1 ACID
Transaction (tx)
- Collection of db queries
- Transaction Lifecycle : Begin , Commit / Rollback , End
Atomicity
- All queries in a transaction must succeed.
- If one query fails, all prior successful queries in transaction should rollback.
- If db goes down, all successful queries should be rolled back.
Isolation
- Can one tx see changes made by other txs ?
- Read Phenomena
- Isolation levels
Isolation - Read Phenomena
Dirty Reads : One tx reading uncommited change of another tx. Reads inconsistent values within a tx.
Non-Repeatable Reads : First do select * and then doing select sum(*) reads the same value again but values are changed. Including changes from other committed txs.
Phantom Reads : First some rows are read with a query (for ex: range query) and then new rows were added and upon running the same query again, some newly added rows are present in the result which were not present before.
Lost Updates : For 2 txs T1 , T2. T1 updates some rows, T2 updates conflicting rows, then T1 reads to get inconsistent result.
Basically all these cases are some kindof inconsistency within a transacation where a later query is affected by other txs resulting in a different result.
Isolation Levels for Inflight transactions
Read Uncommitted : No isolation (lowest). Any tx can read any other tx's uncommitted / committed change.

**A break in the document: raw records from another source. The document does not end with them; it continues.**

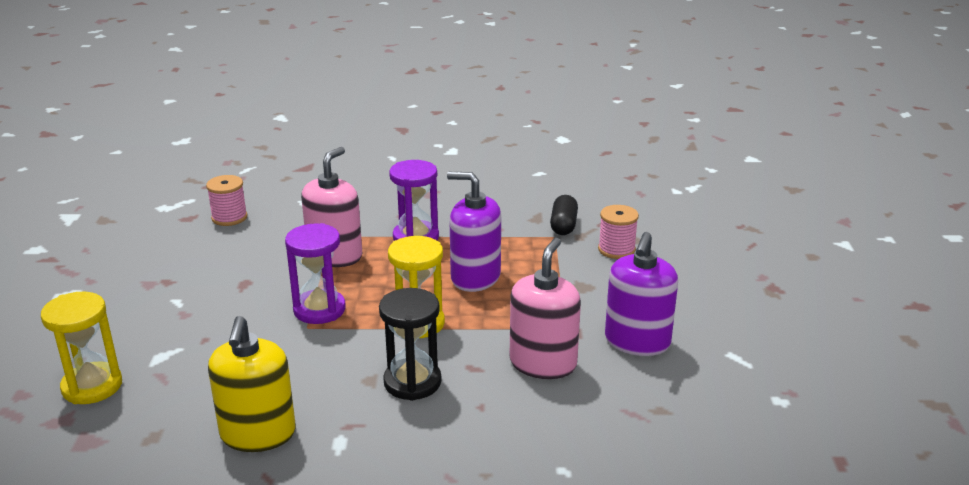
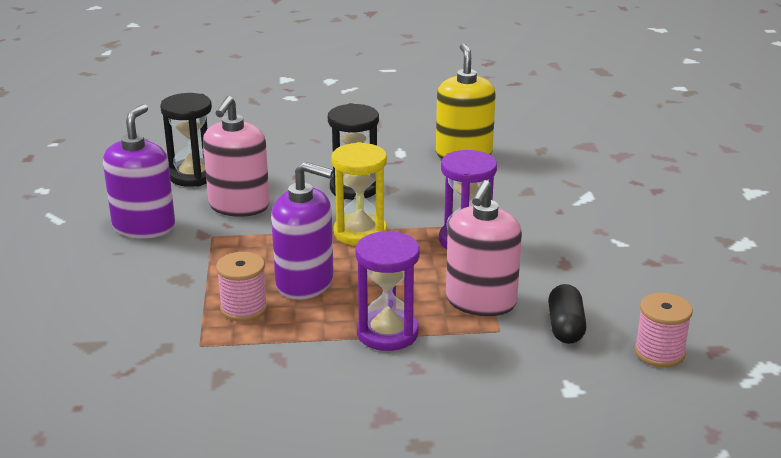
camera: 175 degrees right, 0 degrees up
(92, 386) = (621, 174): yellow hourglass -> none
(563, 225) = (183, 364): black capsule -> black capsule (565, 327)
(606, 413) = (193, 176): none -> black hourglass
(616, 249) = (123, 328): pink spool -> pink spool (244, 308)

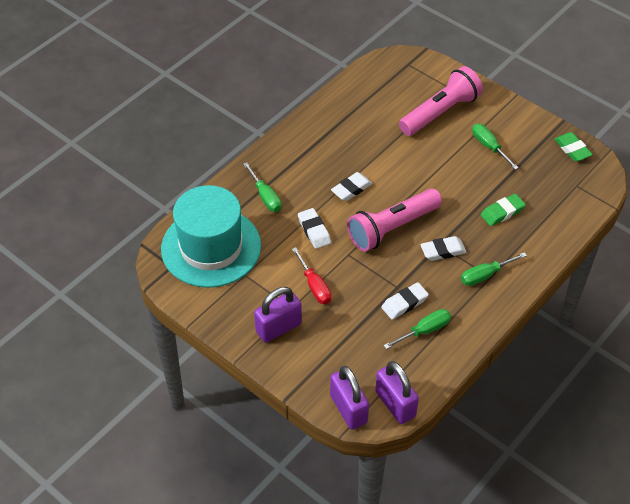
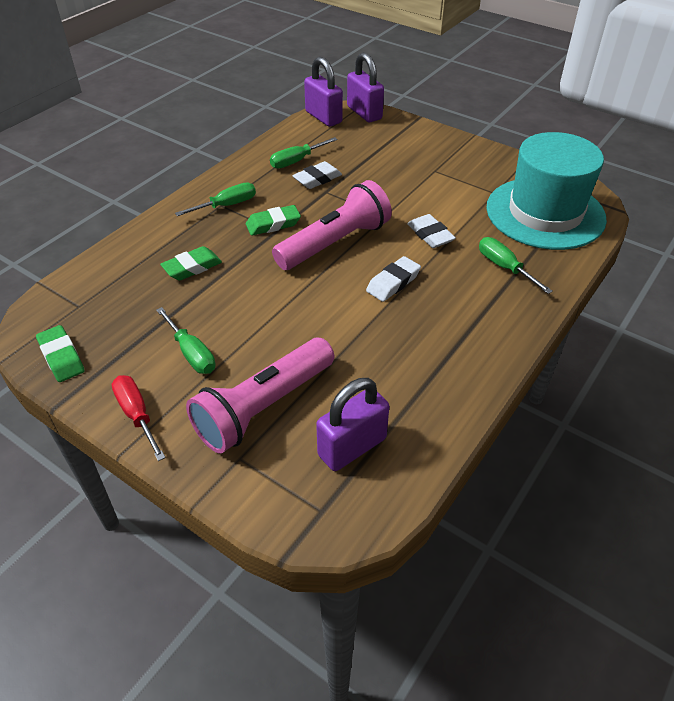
camera: 175 degrees right, 5 degrees down
(278, 328) = (443, 156): purple padlock -> purple padlock (352, 447)
(314, 285) = (416, 187): red screwdriver -> red screwdriver (137, 415)
(443, 251) = (273, 224): white eraser -> green eraser

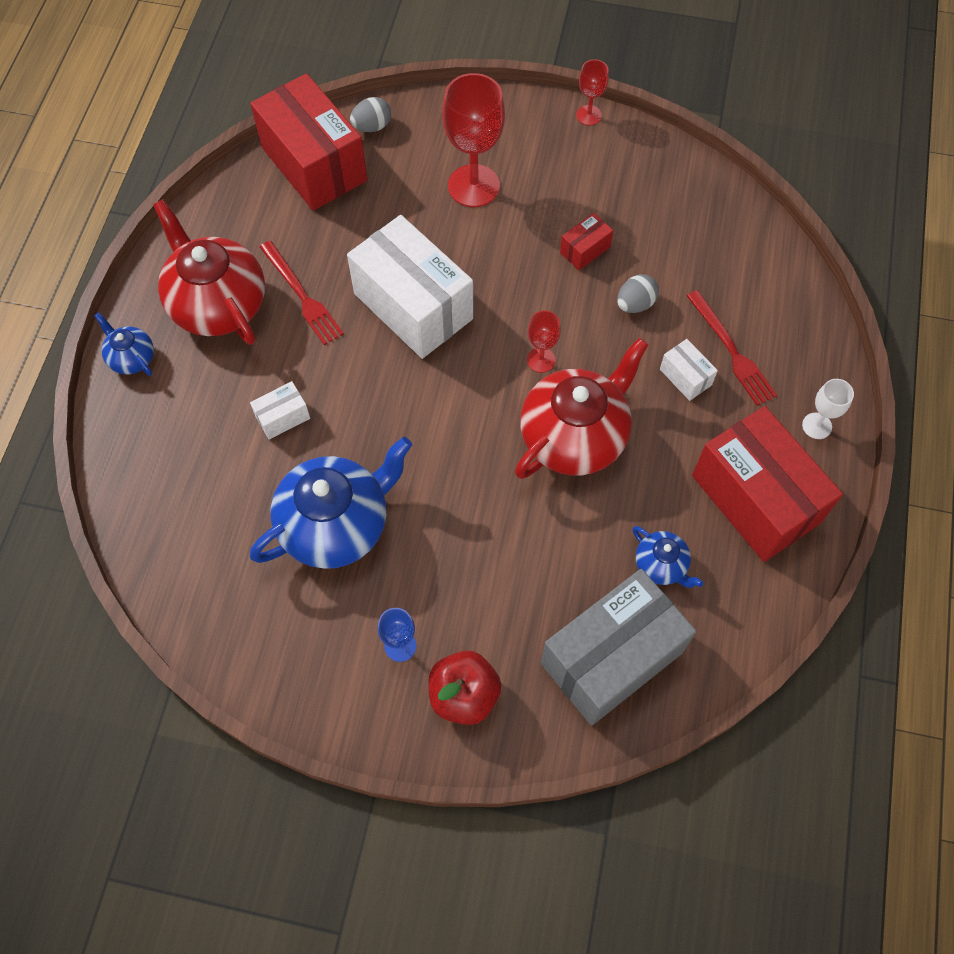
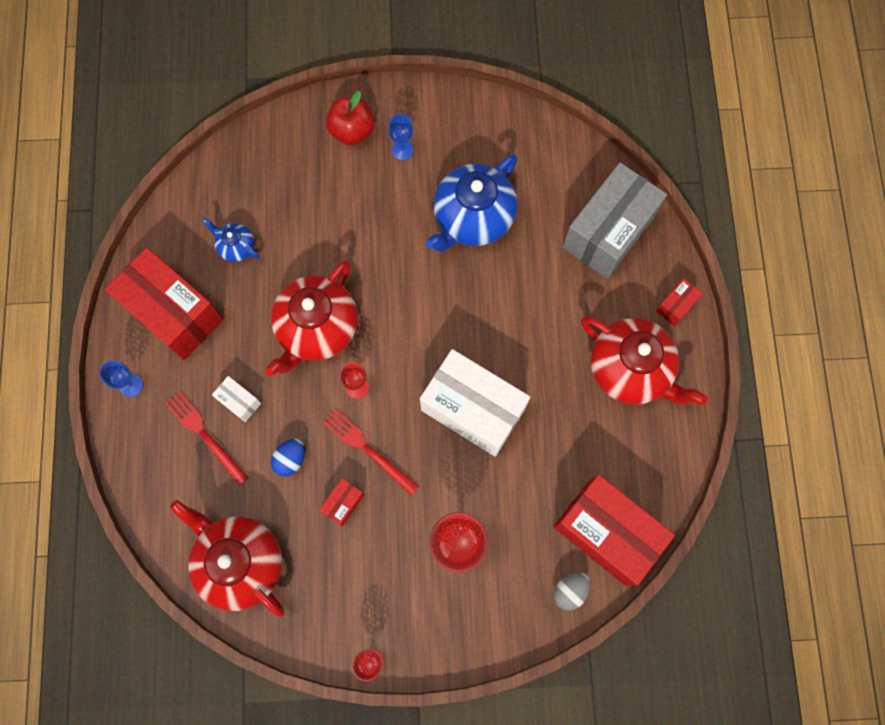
camera: 165 degrees right, 10 degrees up
(131, 358) = (676, 305): blue teapot -> red box
(283, 417) = (541, 287): white box -> none
(302, 295) = (566, 395): red fork -> red fork (367, 449)
(611, 658) = (260, 176): grey box -> grey box (608, 232)
(635, 304) = (290, 459): grey egg -> blue egg
(707, 222) = (240, 562): none -> red teapot
(817, 426) = (131, 385): white goblet -> blue goblet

Read Committed : Each query only sees committed changes made by other txs. Default isolation level for many dbs.
Repetable Read : tx will lock the needed rows (read rows) while its running so that other txs cant update it.
Snapshot : Each query only sees changes that has been commited before the start of tx.
Serializable : Txs run as if they are serialized.
Special Case of Postgres : in Repeatable read isolation level, phantom reads are blocked automatically
Database implementation of Isolation
- Pessimistic : Row level locks, table locks, page locks.
- Optimistic : No locks, just fail txs if things are changed by other tx inbetween.
Consistency
- Consistency in data
- Consistency in reads
Consistency in Data
Occurs when we have multiple views or representation of data ( Ex: foreign key constraint, multiple tables ).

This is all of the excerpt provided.